* **MATERIAL FOR THE TASK**:
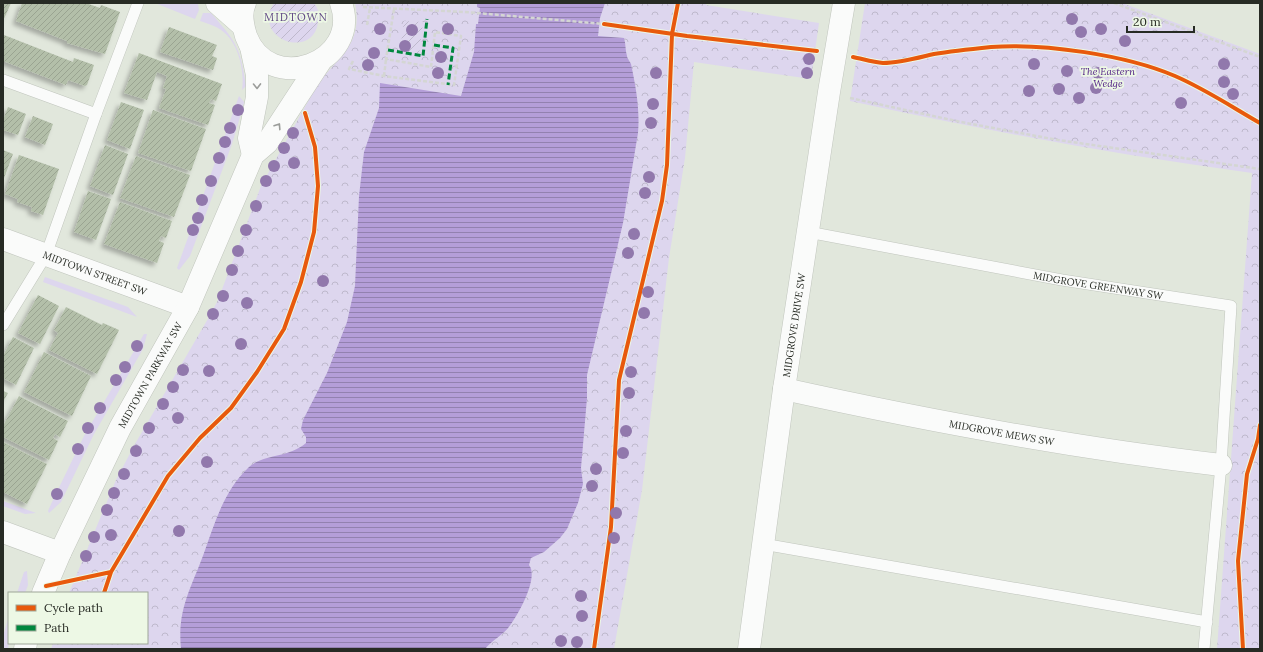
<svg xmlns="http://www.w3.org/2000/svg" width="1263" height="652" font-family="Lora,serif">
	<defs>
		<pattern id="park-crowns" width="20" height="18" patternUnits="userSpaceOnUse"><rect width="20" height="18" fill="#ddd6ee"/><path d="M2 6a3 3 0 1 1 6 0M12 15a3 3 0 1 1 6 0" fill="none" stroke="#beb8cc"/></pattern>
		<pattern id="garden-furrows" width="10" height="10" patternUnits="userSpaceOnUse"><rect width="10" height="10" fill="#ddd6ee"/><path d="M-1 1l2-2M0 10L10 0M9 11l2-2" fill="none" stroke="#beb8cc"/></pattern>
		<pattern id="water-rules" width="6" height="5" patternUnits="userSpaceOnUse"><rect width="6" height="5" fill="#b49ed8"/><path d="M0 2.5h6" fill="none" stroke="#9281af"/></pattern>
		<pattern id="building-hatch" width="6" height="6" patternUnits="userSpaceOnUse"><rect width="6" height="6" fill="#b3bfa9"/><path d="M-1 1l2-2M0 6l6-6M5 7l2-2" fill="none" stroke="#9aa491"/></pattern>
		<filter id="shadow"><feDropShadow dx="-3.5" dy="3.5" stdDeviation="2" flood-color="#0004"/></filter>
	</defs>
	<rect width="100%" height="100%" fill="#e1e7dc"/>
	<path fill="#ddd6ee" d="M155,3H195L198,4L199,10L195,19Z
		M203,13H211C237,43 240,47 246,86L242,90C245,70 238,39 218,28C213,25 206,23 200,21Z
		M239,96L244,102L243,107L232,144L190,256L179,270L177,268Z
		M45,277L128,307L137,317L43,282Z
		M144,334H147L143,349L94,434L61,502L49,513L48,511L52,502L84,436Z
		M3,501L36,513L25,514L3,506Z
		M27,571L28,585L25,593H17L24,572Z
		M9,616V643L8,649H3V636Z"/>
	<path fill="url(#park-crowns)" d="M355,3H706V5L819,23L811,79L694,62L685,158L669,258L642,490L614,649H51L53,643H147V593H69L116,480L135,444L209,317L218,300L261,186L316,87C336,57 364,46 355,3Z
		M865,3H1122L1260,54V649H1217L1252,173C1117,155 983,130 850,101Z"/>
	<path fill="url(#garden-furrows)" d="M274,3H314C319,9 320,16 318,23C312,61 251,38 274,3Z
		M404,21L423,22L419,54L400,51Z"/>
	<path fill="url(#water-rules)" d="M466,3H605L600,18L598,36L624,38C626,44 625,50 627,56C627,59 630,61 631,64C636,87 640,110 638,133L623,223L587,375V398L581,468L583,484L578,503L567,529L560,538L544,552L531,558L529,565C539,577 519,613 511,624C504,635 493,639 485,649H181C177,609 191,589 204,553C215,522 224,491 248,468C264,453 287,459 306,443V437L301,429L303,420L327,373L347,322L355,286L359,196L364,152L379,108L380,83L461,96L474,52L476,24H478L480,8L477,7V4Z"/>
	<path fill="url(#building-hatch)" filter="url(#shadow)" d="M3,3H11L3,21Z
		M22,3H86L100,8L101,5L120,12L105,54L67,43V41L16,21Z
		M169,27L217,45L212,56L217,58L213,70L160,52Z
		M4,35L73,62L74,58L94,65L87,85L85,86L68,80L66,85L3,61Z
		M139,53L222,84L216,101L211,99L209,103L215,105L208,125L159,108L166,89L163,88L167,76L157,72L147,100L124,93Z
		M121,102L144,110L130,149L107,140Z
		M8,107L26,114L18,135L3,130V120Z
		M153,110L206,129L191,171L138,153Z
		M33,116L53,124L45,145L25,137Z
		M105,145L128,154L113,195L90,186Z
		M3,150L13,154L3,181Z
		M19,155L59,169L43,215L31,211L32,207L17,202L18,199L5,194Z
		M136,156L190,175L174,217L120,198Z
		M88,191L111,199L96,240L74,232Z
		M120,202L172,221L166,238L161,236L159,241L164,243L157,263L104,244Z
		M38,295L59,306L40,344L18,333Z
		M66,307L102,325L103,323L119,330L97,374L49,350L58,333L54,330Z
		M13,337L34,348L16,385L3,378V356Z
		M44,352L91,376L72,416L24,392Z
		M3,391L8,393L3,402Z
		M19,396L68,421L60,437L55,434L53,438L58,441L49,460L3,437V426Z
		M3,442L47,464L27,504L3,492Z"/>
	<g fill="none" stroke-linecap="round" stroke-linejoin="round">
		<g stroke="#c0c5bd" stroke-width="12">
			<g id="service">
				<path d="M3,80L96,114L138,3"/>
				<path id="s1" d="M808,232L1062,280L1231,306L1221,465L1204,649"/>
				<path d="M3,325L46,255L96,114"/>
				<path d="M763,544L1207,622"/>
			</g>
		</g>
		<g stroke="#c0c5bd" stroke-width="23">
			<g id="minor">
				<path d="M217,3L243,26"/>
				<path d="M245,3C240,13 243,26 246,36C269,97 362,63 341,3"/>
				<path d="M251,47L257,75V97L249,138L253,155"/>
				<path id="s2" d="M3,239L188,307"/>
				<path id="s3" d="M784,389C929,421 1074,448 1221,465"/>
				<path d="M3,532L60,553"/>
				<path id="s4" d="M43,593L60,553L120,428L188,307L253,155L267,143L320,62"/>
				<path d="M25,649L26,643"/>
				<path id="s5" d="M749,649L784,389L829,92L844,3"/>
			</g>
		</g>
		<path stroke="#d4d6d3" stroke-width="2.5" stroke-dasharray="4 2" stroke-linecap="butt" d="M1114,3L1260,57
			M363,7L465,12L604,24
			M367,25L370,8
			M353,61L349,69L384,76L454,85L461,36L435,32L431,67L386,59L394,9
			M384,76L386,59
			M850,98L961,122L1058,140L1260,169"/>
		<use href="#service" stroke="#fafbfa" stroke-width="11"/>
		<use href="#minor" stroke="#fafbfa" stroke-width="22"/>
		<path stroke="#00873e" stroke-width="3" stroke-dasharray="6 3" stroke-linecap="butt" d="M434,45L453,48L448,85
			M388,50L423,56L427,19"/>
		<g stroke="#edf8e5" stroke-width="6">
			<path id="cycleway" d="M604,24L687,36L817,51
				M853,57C863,59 873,62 883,63C900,63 917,58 934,54C953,51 972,49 991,47C1044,43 1126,55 1175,76C1205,89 1232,107 1260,123
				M46,586L111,572
				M104,593L111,572L168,476L200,438L231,408L257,372L284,329L301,282L314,232L318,186L315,147L305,113
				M594,649L611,527L619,380L662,201L667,165L672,34L678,3
				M1243,649L1238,561L1247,474L1258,439L1260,425"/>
		</g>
		<use href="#cycleway" stroke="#e8590c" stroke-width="4"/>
	</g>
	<g fill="#9178ac">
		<circle cx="1072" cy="19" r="6"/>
		<circle cx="380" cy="29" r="6"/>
		<circle cx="448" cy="29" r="6"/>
		<circle cx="1101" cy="29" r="6"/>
		<circle cx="412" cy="30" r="6"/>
		<circle cx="1081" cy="32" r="6"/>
		<circle cx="1125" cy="41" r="6"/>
		<circle cx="405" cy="46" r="6"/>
		<circle cx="374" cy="53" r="6"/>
		<circle cx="441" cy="57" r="6"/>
		<circle cx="809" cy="59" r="6"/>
		<circle cx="1034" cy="64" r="6"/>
		<circle cx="1224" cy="64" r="6"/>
		<circle cx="368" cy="65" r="6"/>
		<circle cx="1067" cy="71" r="6"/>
		<circle cx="438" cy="73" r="6"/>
		<circle cx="656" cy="73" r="6"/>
		<circle cx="807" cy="73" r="6"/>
		<circle cx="1098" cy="73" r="6"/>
		<circle cx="1224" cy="82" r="6"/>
		<circle cx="1096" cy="88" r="6"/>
		<circle cx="1059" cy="89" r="6"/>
		<circle cx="1029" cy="91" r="6"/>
		<circle cx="1233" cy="94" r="6"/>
		<circle cx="1079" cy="98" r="6"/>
		<circle cx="1181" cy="103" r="6"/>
		<circle cx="653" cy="104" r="6"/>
		<circle cx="238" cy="110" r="6"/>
		<circle cx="651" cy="123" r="6"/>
		<circle cx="230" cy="128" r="6"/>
		<circle cx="293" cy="133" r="6"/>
		<circle cx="225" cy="142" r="6"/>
		<circle cx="284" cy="148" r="6"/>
		<circle cx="219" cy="158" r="6"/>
		<circle cx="294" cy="163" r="6"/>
		<circle cx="274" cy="166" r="6"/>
		<circle cx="649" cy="177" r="6"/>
		<circle cx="211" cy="181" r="6"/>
		<circle cx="266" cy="181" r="6"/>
		<circle cx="645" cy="193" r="6"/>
		<circle cx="202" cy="200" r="6"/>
		<circle cx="256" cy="206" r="6"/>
		<circle cx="198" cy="218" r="6"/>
		<circle cx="193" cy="230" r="6"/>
		<circle cx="246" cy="230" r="6"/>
		<circle cx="634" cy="234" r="6"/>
		<circle cx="238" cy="251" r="6"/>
		<circle cx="628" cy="253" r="6"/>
		<circle cx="232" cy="270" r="6"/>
		<circle cx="323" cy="281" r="6"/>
		<circle cx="648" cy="292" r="6"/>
		<circle cx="223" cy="296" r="6"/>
		<circle cx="247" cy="303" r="6"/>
		<circle cx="644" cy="313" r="6"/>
		<circle cx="213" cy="314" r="6"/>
		<circle cx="241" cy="344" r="6"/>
		<circle cx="137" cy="346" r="6"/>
		<circle cx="125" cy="367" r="6"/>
		<circle cx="183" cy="370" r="6"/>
		<circle cx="209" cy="371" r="6"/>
		<circle cx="631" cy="372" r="6"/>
		<circle cx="116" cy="380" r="6"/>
		<circle cx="173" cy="387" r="6"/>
		<circle cx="629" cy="393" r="6"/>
		<circle cx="163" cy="404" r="6"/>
		<circle cx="100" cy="408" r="6"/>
		<circle cx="178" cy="418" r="6"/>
		<circle cx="88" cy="428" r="6"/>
		<circle cx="149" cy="428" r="6"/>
		<circle cx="626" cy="431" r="6"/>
		<circle cx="78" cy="449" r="6"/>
		<circle cx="136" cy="451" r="6"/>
		<circle cx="623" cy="453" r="6"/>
		<circle cx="207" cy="462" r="6"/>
		<circle cx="596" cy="469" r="6"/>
		<circle cx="124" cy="474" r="6"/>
		<circle cx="592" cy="486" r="6"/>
		<circle cx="114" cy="493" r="6"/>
		<circle cx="57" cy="494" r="6"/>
		<circle cx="107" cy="510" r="6"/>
		<circle cx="616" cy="513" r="6"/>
		<circle cx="179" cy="531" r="6"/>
		<circle cx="111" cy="535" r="6"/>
		<circle cx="94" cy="537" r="6"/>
		<circle cx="614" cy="538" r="6"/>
		<circle cx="86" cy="556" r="6"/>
		<circle cx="581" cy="596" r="6"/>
		<circle cx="582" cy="616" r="6"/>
		<circle cx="561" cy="641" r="6"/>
		<circle cx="577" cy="642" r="6"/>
	</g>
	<defs><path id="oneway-chevron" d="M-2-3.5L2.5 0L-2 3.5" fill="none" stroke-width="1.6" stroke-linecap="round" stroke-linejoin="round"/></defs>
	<g stroke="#9b9d9a">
		<use href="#oneway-chevron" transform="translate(257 86) rotate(89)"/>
		<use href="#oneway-chevron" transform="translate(278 126) rotate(-57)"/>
	</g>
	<g text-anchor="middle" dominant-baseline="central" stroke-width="3.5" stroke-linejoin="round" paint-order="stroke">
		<g font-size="10" font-style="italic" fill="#4f1d84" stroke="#edf8e5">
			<text x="1108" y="71">The Eastern<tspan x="1108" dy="12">Wedge</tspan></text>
		</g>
		<g font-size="10" fill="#272b24" stroke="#edf8e5">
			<text stroke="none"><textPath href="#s2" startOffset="98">MIDTOWN STREET SW</textPath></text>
			<text stroke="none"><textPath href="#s1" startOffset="295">MIDGROVE GREENWAY SW</textPath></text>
			<text stroke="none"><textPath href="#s5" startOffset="327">MIDGROVE DRIVE SW</textPath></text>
			<text stroke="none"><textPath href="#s4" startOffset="243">MIDTOWN PARKWAY SW</textPath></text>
			<text stroke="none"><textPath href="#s3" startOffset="222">MIDGROVE MEWS SW</textPath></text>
		</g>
		<g font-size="11" letter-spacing="1" fill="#604785" stroke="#edf8e5">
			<text x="296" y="17">MIDTOWN</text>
		</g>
	</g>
	<rect width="1263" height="652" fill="none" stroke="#272b24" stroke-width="8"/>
	<rect x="8" y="592" width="140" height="52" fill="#edf8e5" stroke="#9ea698"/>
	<rect x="16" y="605" width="20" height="6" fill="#e8590c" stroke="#9ea698"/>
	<text x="44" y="612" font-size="12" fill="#272b24">Cycle path</text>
	<rect x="16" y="625" width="20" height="6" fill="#00873e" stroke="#9ea698"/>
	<text x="44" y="632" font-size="12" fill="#272b24">Path</text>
	<path d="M1127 26v6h67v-6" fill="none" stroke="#272b24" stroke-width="2"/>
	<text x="1133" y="26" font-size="12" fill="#272b24" stroke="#edf8e5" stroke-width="3" paint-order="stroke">20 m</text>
</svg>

* **TASK TO CARRY OUT**: When a line of the data holds the string "linejoin", pick it out and copy it.

* **RESPONSE AREA**:
	<g fill="none" stroke-linecap="round" stroke-linejoin="round">
	<defs><path id="oneway-chevron" d="M-2-3.5L2.5 0L-2 3.5" fill="none" stroke-width="1.6" stroke-linecap="round" stroke-linejoin="round"/></defs>
	<g text-anchor="middle" dominant-baseline="central" stroke-width="3.5" stroke-linejoin="round" paint-order="stroke">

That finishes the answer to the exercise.